0
0
AirflowHow-ToBeginner · 3 min read

How to Store JSON in Variable in Airflow

In Airflow, you can store JSON data in a Python variable by assigning it directly as a Python dictionary or string. To share JSON between tasks, use XCom by pushing the JSON object in one task and pulling it in another.
📐

Syntax

To store JSON in a variable in Airflow, you typically use Python's native dictionary or string format.
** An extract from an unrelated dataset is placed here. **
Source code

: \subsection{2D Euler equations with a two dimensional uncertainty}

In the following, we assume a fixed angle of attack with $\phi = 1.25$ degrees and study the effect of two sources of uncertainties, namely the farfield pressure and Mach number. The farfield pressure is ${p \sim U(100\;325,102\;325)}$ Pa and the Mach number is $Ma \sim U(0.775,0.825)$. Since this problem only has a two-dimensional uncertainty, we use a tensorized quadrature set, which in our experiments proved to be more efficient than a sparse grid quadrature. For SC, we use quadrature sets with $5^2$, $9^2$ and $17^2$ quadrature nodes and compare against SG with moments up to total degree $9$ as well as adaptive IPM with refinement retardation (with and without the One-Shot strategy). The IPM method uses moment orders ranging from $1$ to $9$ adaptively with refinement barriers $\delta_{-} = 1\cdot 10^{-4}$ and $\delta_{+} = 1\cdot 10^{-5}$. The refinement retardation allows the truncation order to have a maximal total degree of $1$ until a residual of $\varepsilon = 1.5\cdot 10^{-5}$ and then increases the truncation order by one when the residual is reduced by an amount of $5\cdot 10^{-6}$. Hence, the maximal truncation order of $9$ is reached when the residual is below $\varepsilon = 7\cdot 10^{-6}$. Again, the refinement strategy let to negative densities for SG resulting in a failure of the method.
For sharing between tasks, use task_instance.xcom_push(key, value) to push JSON and task_instance.xcom_pull(key) to retrieve it.

  • json_data = {'key': 'value'}: Store JSON as a Python dict.
  • ti.xcom_push(key='json_key', value=json_data): Push JSON to XCom.
  • ti.xcom_pull(key='json_key'): Pull JSON from XCom.
python
json_data = {'name': 'Airflow', 'version': 2}
ti.xcom_push(key='my_json', value=json_data)
retrieved_json = ti.xcom_pull(key='my_json')
💻

Example

This example shows how to store JSON in a variable inside a PythonOperator and share it with another task using XCom.

python
from airflow import DAG
from airflow.operators.python import PythonOperator
from datetime import datetime

def push_json(ti):
    json_data = {'user': 'alice', 'action': 'login'}
    ti.xcom_push(key='user_action', value=json_data)

def pull_json(ti):
    data = ti.xcom_pull(key='user_action')
    print(f"Pulled JSON: {data}")

default_args = {'start_date': datetime(2024, 1, 1)}

dag = DAG('json_variable_example', default_args=default_args, schedule_interval='@once')

push_task = PythonOperator(task_id='push_json', python_callable=push_json, dag=dag)
pull_task = PythonOperator(task_id='pull_json', python_callable=pull_json, dag=dag)

push_task >> pull_task
Output
Pulled JSON: {'user': 'alice', 'action': 'login'}
⚠️

Common Pitfalls

Common mistakes include:

  • Trying to store JSON as a string without parsing it back to a dict when needed.
  • Not using ti (task instance) to push or pull XCom data.
  • Forgetting that XCom values must be serializable (JSON serializable).

Always ensure your JSON data is a Python dict or list before pushing to XCom.

python
def wrong_push(ti):
    json_str = '{"key": "value"}'  # JSON as string
    ti.xcom_push(key='json_key', value=json_str)  # Works but pulling expects string

def right_push(ti):
    json_obj = {"key": "value"}  # Python dict
    ti.xcom_push(key='json_key', value=json_obj)  # Recommended
📊

Quick Reference

ActionCode ExampleDescription
Store JSON in variablejson_data = {'a': 1, 'b': 2}Store JSON as Python dict
Push JSON to XComti.xcom_push(key='data', value=json_data)Share JSON between tasks
Pull JSON from XComdata = ti.xcom_pull(key='data')Retrieve shared JSON
Ensure serializableUse dict or list, not complex objectsXCom requires JSON-serializable data

Key Takeaways

Store JSON as Python dictionaries or lists in Airflow variables.
Use XCom's xcom_push and xcom_pull to share JSON between tasks.
Always ensure JSON data is JSON-serializable before pushing to XCom.
Avoid storing JSON as raw strings unless you parse them back.
Use task instance (ti) to interact with XCom in PythonOperator functions.